• The data:
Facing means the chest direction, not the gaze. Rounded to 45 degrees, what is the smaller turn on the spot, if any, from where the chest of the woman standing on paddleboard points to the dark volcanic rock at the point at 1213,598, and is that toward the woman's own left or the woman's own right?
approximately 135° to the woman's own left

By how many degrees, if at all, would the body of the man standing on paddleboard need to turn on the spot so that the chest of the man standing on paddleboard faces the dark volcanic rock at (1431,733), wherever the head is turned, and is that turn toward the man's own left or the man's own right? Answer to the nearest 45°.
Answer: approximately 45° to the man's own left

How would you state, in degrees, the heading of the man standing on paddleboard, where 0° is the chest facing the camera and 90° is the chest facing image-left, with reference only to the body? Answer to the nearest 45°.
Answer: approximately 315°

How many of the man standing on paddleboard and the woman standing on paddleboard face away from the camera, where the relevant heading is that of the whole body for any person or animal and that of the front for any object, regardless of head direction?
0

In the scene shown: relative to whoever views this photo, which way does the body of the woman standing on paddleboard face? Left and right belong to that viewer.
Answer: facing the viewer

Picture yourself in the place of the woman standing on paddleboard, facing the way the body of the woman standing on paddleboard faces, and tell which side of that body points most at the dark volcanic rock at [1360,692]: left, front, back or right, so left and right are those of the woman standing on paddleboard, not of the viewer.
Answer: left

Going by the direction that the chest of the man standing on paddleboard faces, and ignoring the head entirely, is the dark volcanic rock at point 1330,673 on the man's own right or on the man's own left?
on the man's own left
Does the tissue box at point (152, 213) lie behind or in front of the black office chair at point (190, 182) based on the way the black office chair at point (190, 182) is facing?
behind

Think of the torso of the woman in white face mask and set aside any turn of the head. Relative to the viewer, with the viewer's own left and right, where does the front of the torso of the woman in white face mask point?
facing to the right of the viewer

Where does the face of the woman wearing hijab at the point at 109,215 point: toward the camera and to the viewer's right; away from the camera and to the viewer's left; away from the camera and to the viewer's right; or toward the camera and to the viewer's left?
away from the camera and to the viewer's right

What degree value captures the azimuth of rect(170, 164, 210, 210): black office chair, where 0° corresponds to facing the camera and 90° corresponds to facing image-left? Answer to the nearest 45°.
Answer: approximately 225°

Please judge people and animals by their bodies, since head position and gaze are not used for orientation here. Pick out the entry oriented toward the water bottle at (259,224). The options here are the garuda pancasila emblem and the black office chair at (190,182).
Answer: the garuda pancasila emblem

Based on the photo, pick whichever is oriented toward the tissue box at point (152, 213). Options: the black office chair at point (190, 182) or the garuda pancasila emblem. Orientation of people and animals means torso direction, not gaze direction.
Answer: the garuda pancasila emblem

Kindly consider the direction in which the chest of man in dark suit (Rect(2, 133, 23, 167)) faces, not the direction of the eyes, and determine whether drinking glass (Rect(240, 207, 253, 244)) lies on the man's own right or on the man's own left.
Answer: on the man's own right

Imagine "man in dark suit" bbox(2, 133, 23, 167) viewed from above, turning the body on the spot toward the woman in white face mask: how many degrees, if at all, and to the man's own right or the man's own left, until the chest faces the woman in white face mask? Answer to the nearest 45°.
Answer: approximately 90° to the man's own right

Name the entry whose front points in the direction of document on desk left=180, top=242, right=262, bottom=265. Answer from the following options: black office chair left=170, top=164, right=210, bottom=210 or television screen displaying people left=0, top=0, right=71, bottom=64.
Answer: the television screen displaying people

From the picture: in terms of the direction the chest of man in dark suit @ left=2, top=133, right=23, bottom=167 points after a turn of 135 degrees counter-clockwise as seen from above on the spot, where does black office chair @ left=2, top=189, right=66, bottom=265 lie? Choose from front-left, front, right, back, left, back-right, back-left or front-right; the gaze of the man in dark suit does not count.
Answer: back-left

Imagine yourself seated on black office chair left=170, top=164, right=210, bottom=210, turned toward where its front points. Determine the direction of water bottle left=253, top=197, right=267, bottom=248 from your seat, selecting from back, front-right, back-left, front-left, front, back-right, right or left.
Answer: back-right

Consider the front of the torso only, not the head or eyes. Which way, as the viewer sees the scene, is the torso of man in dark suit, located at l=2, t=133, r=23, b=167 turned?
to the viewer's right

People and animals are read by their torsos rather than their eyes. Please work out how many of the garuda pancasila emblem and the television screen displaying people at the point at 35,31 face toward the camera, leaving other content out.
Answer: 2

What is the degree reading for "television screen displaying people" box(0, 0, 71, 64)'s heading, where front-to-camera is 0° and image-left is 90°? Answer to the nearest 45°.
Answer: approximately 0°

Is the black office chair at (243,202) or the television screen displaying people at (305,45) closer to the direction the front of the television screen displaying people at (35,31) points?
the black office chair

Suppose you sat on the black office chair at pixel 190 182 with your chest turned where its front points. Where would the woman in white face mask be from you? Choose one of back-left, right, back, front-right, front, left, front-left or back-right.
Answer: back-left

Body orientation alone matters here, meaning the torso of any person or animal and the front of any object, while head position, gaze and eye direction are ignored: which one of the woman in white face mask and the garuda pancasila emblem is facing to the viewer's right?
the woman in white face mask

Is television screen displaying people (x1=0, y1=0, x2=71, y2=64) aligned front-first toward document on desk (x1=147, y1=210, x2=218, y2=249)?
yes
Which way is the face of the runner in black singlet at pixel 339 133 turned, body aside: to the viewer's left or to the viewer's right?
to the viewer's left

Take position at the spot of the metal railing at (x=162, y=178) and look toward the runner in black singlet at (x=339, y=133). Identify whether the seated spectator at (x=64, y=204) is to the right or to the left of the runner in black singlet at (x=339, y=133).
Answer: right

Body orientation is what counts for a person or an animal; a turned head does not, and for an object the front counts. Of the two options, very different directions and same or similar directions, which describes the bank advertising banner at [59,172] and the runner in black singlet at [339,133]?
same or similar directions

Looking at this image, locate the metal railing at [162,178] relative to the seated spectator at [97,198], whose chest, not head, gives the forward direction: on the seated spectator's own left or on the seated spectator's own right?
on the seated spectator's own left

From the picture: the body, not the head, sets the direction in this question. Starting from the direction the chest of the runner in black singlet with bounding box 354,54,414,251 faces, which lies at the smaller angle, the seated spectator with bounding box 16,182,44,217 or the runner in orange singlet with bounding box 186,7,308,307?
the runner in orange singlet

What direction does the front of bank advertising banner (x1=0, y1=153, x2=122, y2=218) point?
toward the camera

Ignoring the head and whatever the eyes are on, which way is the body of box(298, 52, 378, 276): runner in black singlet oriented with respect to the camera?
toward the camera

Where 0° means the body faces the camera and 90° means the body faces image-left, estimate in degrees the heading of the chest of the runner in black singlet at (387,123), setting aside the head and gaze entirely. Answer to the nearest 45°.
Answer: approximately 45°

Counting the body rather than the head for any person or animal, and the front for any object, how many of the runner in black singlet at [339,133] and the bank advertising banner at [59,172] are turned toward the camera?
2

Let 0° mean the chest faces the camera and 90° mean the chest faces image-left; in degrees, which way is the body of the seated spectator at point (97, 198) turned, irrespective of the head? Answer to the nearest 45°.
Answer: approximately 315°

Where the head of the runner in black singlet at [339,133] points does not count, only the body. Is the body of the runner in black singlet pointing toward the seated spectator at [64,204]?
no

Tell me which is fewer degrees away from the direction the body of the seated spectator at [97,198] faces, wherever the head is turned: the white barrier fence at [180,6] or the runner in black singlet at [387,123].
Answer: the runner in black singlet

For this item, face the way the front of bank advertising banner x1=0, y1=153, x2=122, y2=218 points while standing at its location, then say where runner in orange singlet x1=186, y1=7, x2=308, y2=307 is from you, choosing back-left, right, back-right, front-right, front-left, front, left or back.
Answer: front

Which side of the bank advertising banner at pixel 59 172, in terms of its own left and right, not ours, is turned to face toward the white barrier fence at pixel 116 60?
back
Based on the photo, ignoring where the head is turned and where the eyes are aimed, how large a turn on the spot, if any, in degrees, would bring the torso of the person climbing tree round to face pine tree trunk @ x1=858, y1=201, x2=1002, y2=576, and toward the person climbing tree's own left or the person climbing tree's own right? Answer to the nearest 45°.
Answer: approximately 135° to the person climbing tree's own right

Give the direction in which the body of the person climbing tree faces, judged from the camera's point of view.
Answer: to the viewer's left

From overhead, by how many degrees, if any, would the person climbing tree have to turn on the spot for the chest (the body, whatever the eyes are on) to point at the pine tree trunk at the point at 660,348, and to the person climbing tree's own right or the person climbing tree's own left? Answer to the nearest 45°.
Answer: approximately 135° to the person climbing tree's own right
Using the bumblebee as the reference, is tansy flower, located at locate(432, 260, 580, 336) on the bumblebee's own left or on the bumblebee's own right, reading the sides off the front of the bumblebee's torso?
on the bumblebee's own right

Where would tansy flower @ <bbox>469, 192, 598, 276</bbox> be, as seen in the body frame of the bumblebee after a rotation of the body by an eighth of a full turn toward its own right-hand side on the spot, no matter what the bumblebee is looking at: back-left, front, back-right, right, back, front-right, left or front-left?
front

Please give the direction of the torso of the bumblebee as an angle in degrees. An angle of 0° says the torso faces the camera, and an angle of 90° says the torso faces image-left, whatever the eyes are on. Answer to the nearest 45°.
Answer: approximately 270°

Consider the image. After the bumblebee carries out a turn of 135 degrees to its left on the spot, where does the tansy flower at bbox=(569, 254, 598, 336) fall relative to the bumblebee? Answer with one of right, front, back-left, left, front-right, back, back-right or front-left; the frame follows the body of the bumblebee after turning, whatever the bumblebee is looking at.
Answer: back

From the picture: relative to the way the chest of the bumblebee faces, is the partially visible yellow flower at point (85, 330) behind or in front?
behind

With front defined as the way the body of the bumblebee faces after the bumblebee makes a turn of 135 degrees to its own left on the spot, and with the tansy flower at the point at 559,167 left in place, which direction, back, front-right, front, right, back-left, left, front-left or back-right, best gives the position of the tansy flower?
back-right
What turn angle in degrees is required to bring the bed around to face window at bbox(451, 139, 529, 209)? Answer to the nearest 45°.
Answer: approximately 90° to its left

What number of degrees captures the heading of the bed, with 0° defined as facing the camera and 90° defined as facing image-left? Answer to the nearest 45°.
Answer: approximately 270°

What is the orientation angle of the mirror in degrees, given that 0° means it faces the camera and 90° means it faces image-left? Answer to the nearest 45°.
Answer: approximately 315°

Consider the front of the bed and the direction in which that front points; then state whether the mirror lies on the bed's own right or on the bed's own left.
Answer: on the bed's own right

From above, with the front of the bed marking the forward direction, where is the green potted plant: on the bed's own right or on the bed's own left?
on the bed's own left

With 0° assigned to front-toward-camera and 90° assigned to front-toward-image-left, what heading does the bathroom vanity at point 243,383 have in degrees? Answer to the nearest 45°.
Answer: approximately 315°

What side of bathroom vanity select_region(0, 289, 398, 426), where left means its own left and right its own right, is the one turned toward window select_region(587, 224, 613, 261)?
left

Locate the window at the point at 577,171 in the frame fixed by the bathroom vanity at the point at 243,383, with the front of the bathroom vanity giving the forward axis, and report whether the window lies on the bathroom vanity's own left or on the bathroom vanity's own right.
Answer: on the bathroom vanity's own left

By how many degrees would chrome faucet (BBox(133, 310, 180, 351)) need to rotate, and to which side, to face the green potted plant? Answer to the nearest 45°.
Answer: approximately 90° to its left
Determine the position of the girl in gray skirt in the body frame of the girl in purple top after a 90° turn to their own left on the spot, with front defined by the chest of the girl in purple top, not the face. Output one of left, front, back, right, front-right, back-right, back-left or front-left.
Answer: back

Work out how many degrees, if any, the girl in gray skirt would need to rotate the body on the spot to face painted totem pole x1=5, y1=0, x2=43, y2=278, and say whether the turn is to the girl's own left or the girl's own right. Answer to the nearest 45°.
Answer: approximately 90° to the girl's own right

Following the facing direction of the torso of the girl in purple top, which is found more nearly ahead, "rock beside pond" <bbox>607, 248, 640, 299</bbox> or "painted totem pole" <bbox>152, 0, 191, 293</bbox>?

• Brief: Write the lines out again exactly, from the one containing "By how many degrees would" through the last line of the records, and include no other lines.

• Written solution:
By how many degrees would chrome faucet (BBox(133, 310, 180, 351)) need to rotate, and to which side, to face the green potted plant? Answer to the nearest 45°.
Answer: approximately 90° to its left
Determine the position of the girl in gray skirt in the body frame of the girl in purple top after a 90° turn to their own left on the spot, with front defined by the chest of the girl in purple top, not the face. Output one of left, front, back, right, front-right, back-right, back-left or front-left.
Answer: back

Work out how many degrees, if any, the girl in gray skirt would need to rotate the body on the spot to face painted totem pole x1=5, y1=0, x2=43, y2=278, and say whether the turn is to the girl's own left or the girl's own right. Answer to the nearest 45°.
Answer: approximately 90° to the girl's own right

Following the facing direction of the torso of the girl in purple top, which is found more nearly ahead, "rock beside pond" <bbox>607, 248, 640, 299</bbox> or "painted totem pole" <bbox>152, 0, 191, 293</bbox>?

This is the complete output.